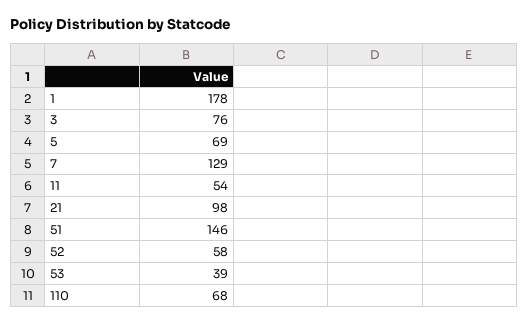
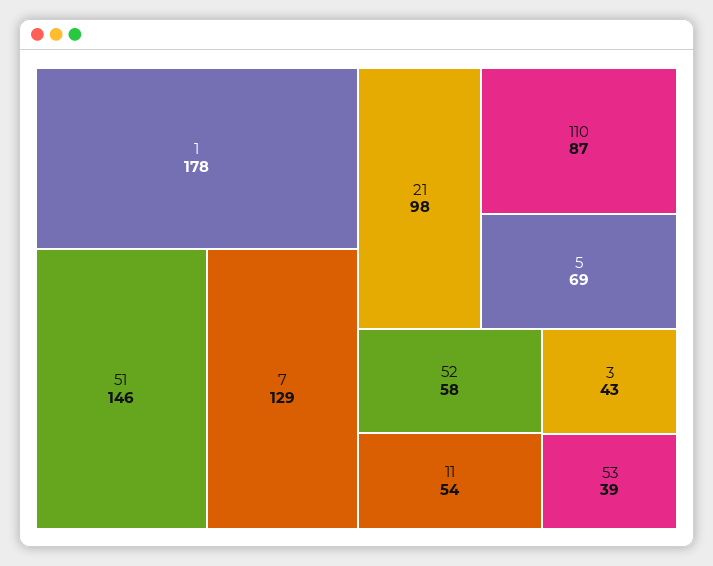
  {
    "1": 178,
-   "3": 76,
+   "3": 43,
    "5": 69,
    "7": 129,
    "11": 54,
    "21": 98,
    "51": 146,
    "52": 58,
    "53": 39,
-   "110": 68
+   "110": 87
  }

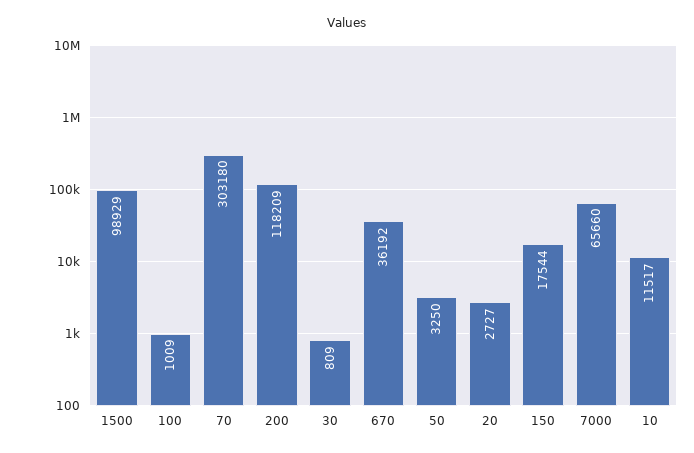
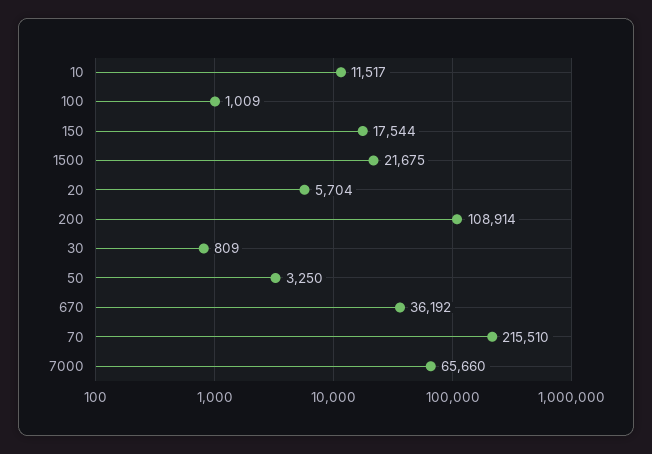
  {
-   "1500": 98929,
+   "1500": 21675,
    "100": 1009,
-   "70": 303180,
+   "70": 215510,
-   "200": 118209,
+   "200": 108914,
    "30": 809,
    "670": 36192,
    "50": 3250,
-   "20": 2727,
+   "20": 5704,
    "150": 17544,
    "7000": 65660,
    "10": 11517
  }

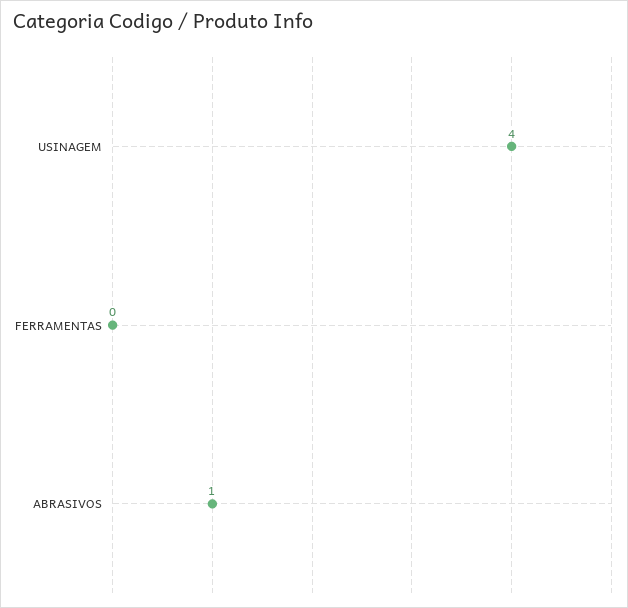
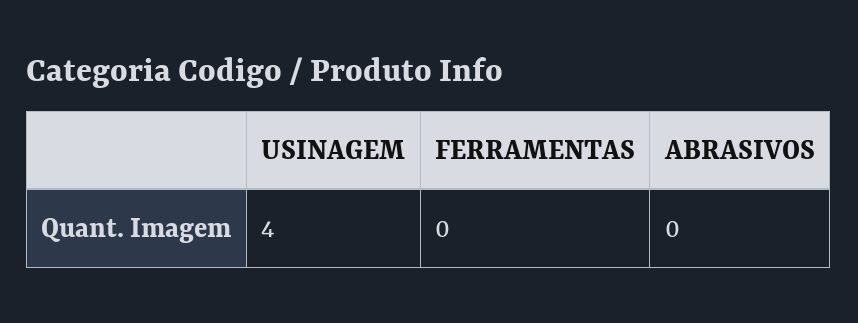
  {
    "USINAGEM": 4,
    "FERRAMENTAS": 0,
-   "ABRASIVOS": 1
+   "ABRASIVOS": 0
  }

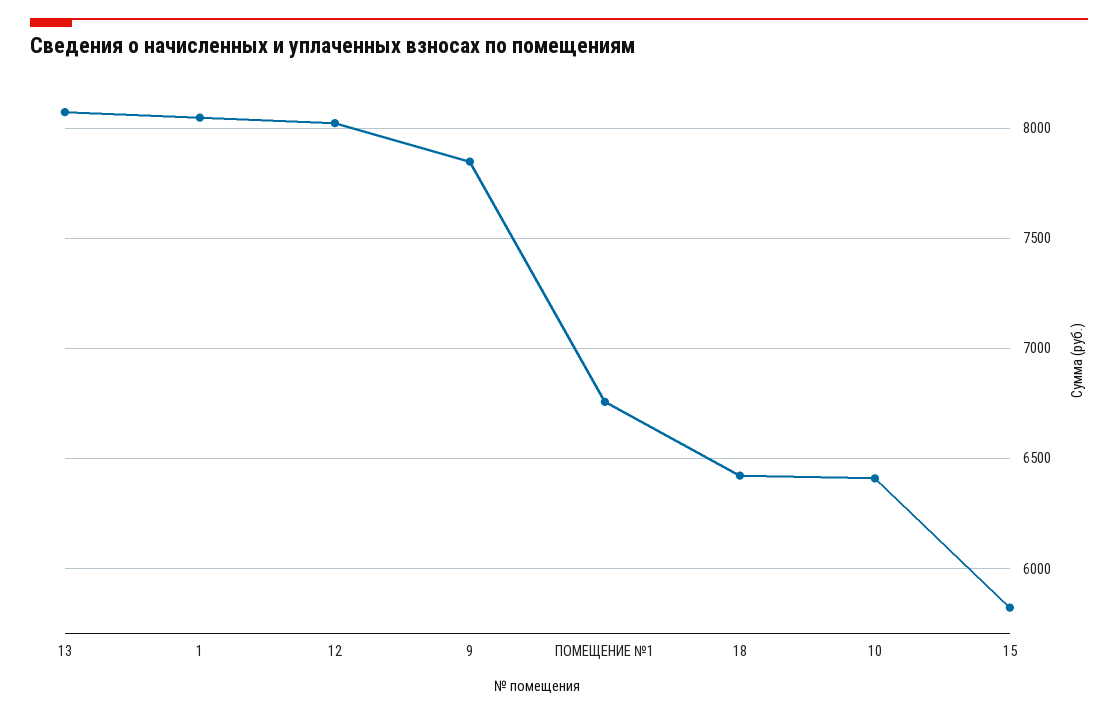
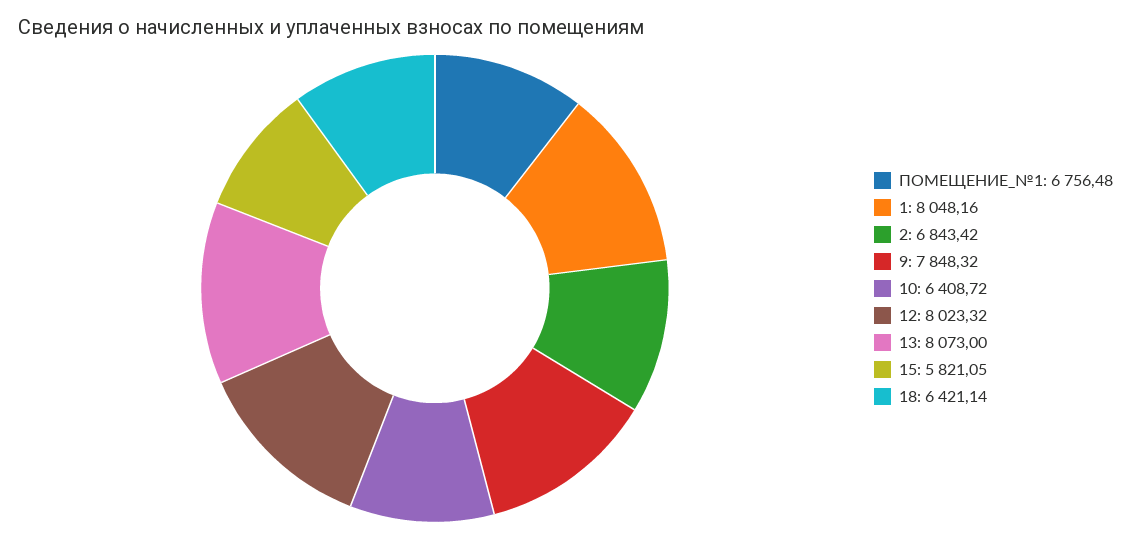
  {
    "13": 8073,
    "1": 8048.16,
    "12": 8023.32,
    "9": 7848.32,
    "ПОМЕЩЕНИЕ №1": 6756.48,
    "18": 6421.14,
    "10": 6408.72,
-   "15": 5821.05
+   "15": 5821.05,
+   "2": 6843.42
  }

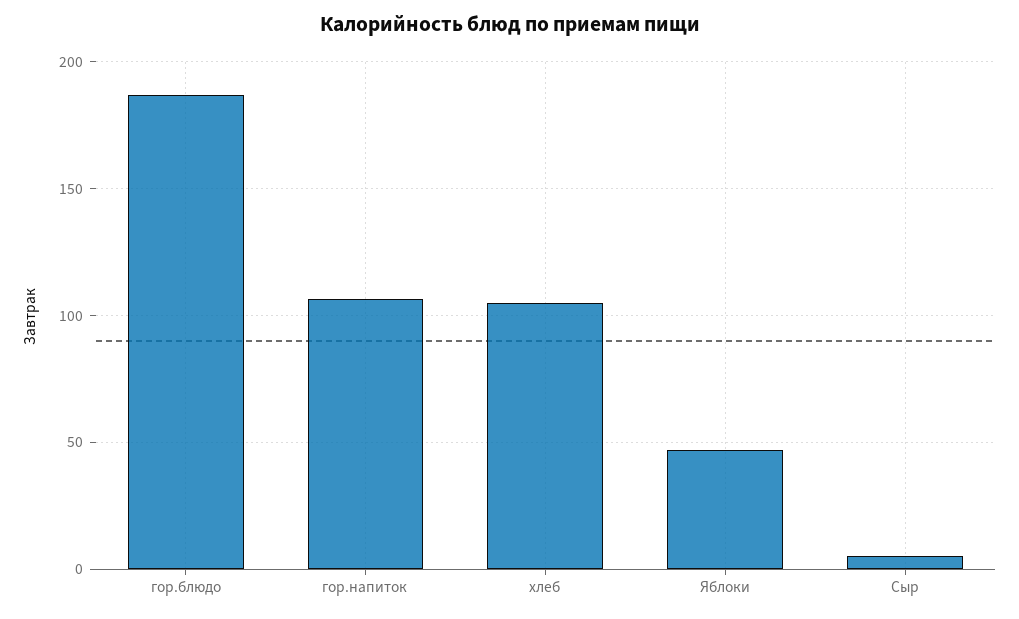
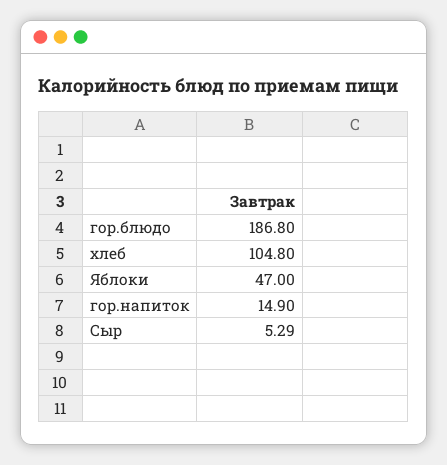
  {
    "гор.блюдо": 186.8,
-   "гор.напиток": 105,
+   "гор.напиток": 14.9,
    "хлеб": 104.8,
    "Яблоки": 47,
    "Сыр": 5.29
  }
· · · ·
◆ **WHAT TO PRODUCE**
Every line above needs to be written out again as it stands. Pictures do not belong in the copy.

◆ **THE COMPLETED TASK**
  {
    "1": 178,
-   "3": 76,
+   "3": 43,
    "5": 69,
    "7": 129,
    "11": 54,
    "21": 98,
    "51": 146,
    "52": 58,
    "53": 39,
-   "110": 68
+   "110": 87
  }

  {
-   "1500": 98929,
+   "1500": 21675,
    "100": 1009,
-   "70": 303180,
+   "70": 215510,
-   "200": 118209,
+   "200": 108914,
    "30": 809,
    "670": 36192,
    "50": 3250,
-   "20": 2727,
+   "20": 5704,
    "150": 17544,
    "7000": 65660,
    "10": 11517
  }

  {
    "USINAGEM": 4,
    "FERRAMENTAS": 0,
-   "ABRASIVOS": 1
+   "ABRASIVOS": 0
  }

  {
    "13": 8073,
    "1": 8048.16,
    "12": 8023.32,
    "9": 7848.32,
    "ПОМЕЩЕНИЕ №1": 6756.48,
    "18": 6421.14,
    "10": 6408.72,
-   "15": 5821.05
+   "15": 5821.05,
+   "2": 6843.42
  }

  {
    "гор.блюдо": 186.8,
-   "гор.напиток": 105,
+   "гор.напиток": 14.9,
    "хлеб": 104.8,
    "Яблоки": 47,
    "Сыр": 5.29
  }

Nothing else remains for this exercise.